[Start of section]

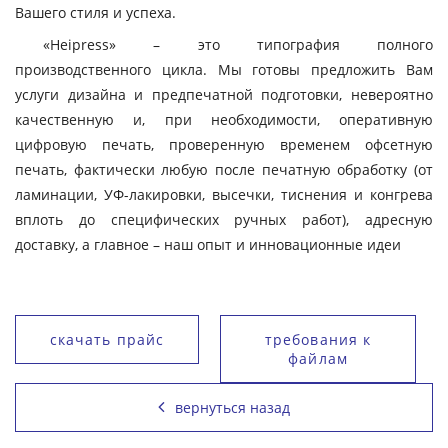
Вашего стиля и успеха.
«Heipress» – это типография полного
производственного цикла. Мы готовы предложить Вам
услуги дизайна и предпечатной подготовки, невероятно
качественную и, при необходимости, оперативную
цифровую печать, проверенную временем офсетную
печать, фактически любую после печатную обработку (от
ламинации, УФ-лакировки, высечки, тиснения и конгрева
вплоть до специфических ручных работ), адресную
доставку, а главное – наш опыт и инновационные идеи
скачать прайс
требования к
файлам
вернуться назад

[End of section]

[What to work on]: Give back exactly the lines above, from the line containing "качественную и, при" through the line containing "доставку, а главное", with both end lines and nothing more.

[Answer for this exercise]:
качественную и, при необходимости, оперативную
цифровую печать, проверенную временем офсетную
печать, фактически любую после печатную обработку (от
ламинации, УФ-лакировки, высечки, тиснения и конгрева
вплоть до специфических ручных работ), адресную
доставку, а главное – наш опыт и инновационные идеи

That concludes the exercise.